His grandparents also make the trip periodically to give Lyndon a supportive following for each race. His mother, Amanda, says it can be tough to watch.
“Your heart rate goes up every time,” she said. “It’s definitely not something you get used to, as far as nerves.”
Despite the high rate of speed and dangerous turns, the micro-sprints are relatively safe. Lyndon has had his share of wrecks but nothing serious.
“After you flip, you get a little sore, but it happens so quick,” he said. “It’s kind of fun when you’re flipping, but afterwards you’re mad.”
Lyndon has to keep his grades up to keep enjoying his favorite sport. He also plays basketball and baseball but has a tough time giving those sports their due, with all the racing he’s committed to.

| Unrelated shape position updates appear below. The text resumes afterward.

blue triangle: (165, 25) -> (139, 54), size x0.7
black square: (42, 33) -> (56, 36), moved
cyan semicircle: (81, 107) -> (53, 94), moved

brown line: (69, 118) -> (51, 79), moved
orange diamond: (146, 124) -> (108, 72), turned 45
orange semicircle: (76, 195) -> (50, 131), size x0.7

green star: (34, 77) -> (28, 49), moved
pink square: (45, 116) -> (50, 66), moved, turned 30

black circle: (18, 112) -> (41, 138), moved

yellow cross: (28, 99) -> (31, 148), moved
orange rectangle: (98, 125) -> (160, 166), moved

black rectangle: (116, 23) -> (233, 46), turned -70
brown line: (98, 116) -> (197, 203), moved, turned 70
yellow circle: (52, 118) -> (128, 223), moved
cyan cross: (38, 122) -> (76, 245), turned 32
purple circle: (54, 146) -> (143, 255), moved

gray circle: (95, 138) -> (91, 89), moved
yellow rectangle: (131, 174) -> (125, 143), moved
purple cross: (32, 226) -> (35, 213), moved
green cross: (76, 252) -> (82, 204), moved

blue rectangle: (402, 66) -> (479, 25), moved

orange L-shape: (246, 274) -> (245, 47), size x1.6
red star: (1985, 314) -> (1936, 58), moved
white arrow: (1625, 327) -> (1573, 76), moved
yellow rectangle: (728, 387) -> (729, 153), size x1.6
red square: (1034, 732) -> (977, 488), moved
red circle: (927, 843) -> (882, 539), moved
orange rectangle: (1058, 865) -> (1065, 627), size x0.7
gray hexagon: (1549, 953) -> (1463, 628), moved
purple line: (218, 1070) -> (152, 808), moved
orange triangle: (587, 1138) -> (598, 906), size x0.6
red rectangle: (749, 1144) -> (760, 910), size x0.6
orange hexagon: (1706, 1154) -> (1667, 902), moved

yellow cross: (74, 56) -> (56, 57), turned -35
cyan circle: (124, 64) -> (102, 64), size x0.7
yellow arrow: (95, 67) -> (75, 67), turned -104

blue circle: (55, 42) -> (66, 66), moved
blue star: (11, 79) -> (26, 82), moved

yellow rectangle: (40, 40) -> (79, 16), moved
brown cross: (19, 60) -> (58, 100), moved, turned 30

From now until January he’ll race an average of three weekends a month.
The Harveys have come a long way since those early days in the shop, and Lyndon continues to pick things up every time out.
“I’ve learned a lot more so it’s gotten better,” he said. “Once you win a race you get a lot more confident at the track. You don’t feel intimidated by anybody – they are just another car.”
With the wins coming in and confidence building, there should be a lot more in store for this young racer.
“It used to be we went to just finish the race,” Chad said. “Then we went to get a top-10. Now we go and expect to win it. That’s the attitude.”